— WHAT YOU WILL DO —
Reproduce every line of the listing below verbatim, in its original order.

— DATASET EXTRACT —
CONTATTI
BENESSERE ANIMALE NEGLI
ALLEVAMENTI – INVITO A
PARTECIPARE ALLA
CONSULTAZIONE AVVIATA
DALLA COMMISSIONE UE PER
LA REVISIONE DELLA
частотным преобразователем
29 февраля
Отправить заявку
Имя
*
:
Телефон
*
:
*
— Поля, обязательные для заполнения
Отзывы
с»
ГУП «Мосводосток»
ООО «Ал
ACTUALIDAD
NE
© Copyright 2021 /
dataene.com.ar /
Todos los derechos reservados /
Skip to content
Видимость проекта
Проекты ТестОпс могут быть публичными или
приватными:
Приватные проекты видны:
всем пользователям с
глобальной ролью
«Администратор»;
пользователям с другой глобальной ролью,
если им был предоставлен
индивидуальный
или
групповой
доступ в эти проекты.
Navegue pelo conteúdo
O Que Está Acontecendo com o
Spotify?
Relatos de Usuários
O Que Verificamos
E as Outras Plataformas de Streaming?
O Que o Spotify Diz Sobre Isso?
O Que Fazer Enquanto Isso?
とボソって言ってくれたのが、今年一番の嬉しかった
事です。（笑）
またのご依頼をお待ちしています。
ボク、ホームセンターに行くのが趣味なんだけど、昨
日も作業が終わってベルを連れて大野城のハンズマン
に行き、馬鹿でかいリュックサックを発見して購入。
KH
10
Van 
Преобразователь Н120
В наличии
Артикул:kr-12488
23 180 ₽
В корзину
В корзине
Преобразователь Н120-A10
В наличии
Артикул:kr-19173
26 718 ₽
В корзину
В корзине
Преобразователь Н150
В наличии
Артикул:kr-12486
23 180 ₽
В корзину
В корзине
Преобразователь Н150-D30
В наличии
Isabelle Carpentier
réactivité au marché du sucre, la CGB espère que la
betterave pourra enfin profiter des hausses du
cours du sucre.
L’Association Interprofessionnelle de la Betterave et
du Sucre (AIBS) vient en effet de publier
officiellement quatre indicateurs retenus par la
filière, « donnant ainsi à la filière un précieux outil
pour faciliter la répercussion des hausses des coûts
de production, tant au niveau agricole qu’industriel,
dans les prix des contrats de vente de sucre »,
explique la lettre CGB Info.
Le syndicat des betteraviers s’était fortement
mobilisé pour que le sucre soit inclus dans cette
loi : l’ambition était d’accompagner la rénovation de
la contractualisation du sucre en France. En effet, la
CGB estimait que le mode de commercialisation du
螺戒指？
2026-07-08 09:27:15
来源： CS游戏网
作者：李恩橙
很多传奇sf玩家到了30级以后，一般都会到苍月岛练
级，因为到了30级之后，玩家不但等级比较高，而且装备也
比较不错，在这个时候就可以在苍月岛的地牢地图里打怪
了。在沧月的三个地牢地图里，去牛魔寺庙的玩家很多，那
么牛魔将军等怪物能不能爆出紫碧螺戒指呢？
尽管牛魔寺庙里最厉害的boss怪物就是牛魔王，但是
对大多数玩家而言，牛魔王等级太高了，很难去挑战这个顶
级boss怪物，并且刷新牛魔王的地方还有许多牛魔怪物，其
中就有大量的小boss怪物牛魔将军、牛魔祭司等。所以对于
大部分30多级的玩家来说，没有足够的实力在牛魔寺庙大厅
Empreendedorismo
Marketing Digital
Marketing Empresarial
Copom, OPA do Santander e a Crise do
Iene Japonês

— WRITTEN SOLUTION —
CONTATTI
BENESSERE ANIMALE NEGLI
ALLEVAMENTI – INVITO A
PARTECIPARE ALLA
CONSULTAZIONE AVVIATA
DALLA COMMISSIONE UE PER
LA REVISIONE DELLA
частотным преобразователем
29 февраля
Отправить заявку
Имя
*
:
Телефон
*
:
*
— Поля, обязательные для заполнения
Отзывы
с»
ГУП «Мосводосток»
ООО «Ал
ACTUALIDAD
NE
© Copyright 2021 /
dataene.com.ar /
Todos los derechos reservados /
Skip to content
Видимость проекта
Проекты ТестОпс могут быть публичными или
приватными:
Приватные проекты видны:
всем пользователям с
глобальной ролью
«Администратор»;
пользователям с другой глобальной ролью,
если им был предоставлен
индивидуальный
или
групповой
доступ в эти проекты.
Navegue pelo conteúdo
O Que Está Acontecendo com o
Spotify?
Relatos de Usuários
O Que Verificamos
E as Outras Plataformas de Streaming?
O Que o Spotify Diz Sobre Isso?
O Que Fazer Enquanto Isso?
とボソって言ってくれたのが、今年一番の嬉しかった
事です。（笑）
またのご依頼をお待ちしています。
ボク、ホームセンターに行くのが趣味なんだけど、昨
日も作業が終わってベルを連れて大野城のハンズマン
に行き、馬鹿でかいリュックサックを発見して購入。
KH
10
Van 
Преобразователь Н120
В наличии
Артикул:kr-12488
23 180 ₽
В корзину
В корзине
Преобразователь Н120-A10
В наличии
Артикул:kr-19173
26 718 ₽
В корзину
В корзине
Преобразователь Н150
В наличии
Артикул:kr-12486
23 180 ₽
В корзину
В корзине
Преобразователь Н150-D30
В наличии
Isabelle Carpentier
réactivité au marché du sucre, la CGB espère que la
betterave pourra enfin profiter des hausses du
cours du sucre.
L’Association Interprofessionnelle de la Betterave et
du Sucre (AIBS) vient en effet de publier
officiellement quatre indicateurs retenus par la
filière, « donnant ainsi à la filière un précieux outil
pour faciliter la répercussion des hausses des coûts
de production, tant au niveau agricole qu’industriel,
dans les prix des contrats de vente de sucre »,
explique la lettre CGB Info.
Le syndicat des betteraviers s’était fortement
mobilisé pour que le sucre soit inclus dans cette
loi : l’ambition était d’accompagner la rénovation de
la contractualisation du sucre en France. En effet, la
CGB estimait que le mode de commercialisation du
螺戒指？
2026-07-08 09:27:15
来源： CS游戏网
作者：李恩橙
很多传奇sf玩家到了30级以后，一般都会到苍月岛练
级，因为到了30级之后，玩家不但等级比较高，而且装备也
比较不错，在这个时候就可以在苍月岛的地牢地图里打怪
了。在沧月的三个地牢地图里，去牛魔寺庙的玩家很多，那
么牛魔将军等怪物能不能爆出紫碧螺戒指呢？
尽管牛魔寺庙里最厉害的boss怪物就是牛魔王，但是
对大多数玩家而言，牛魔王等级太高了，很难去挑战这个顶
级boss怪物，并且刷新牛魔王的地方还有许多牛魔怪物，其
中就有大量的小boss怪物牛魔将军、牛魔祭司等。所以对于
大部分30多级的玩家来说，没有足够的实力在牛魔寺庙大厅
Empreendedorismo
Marketing Digital
Marketing Empresarial
Copom, OPA do Santander e a Crise do
Iene Japonês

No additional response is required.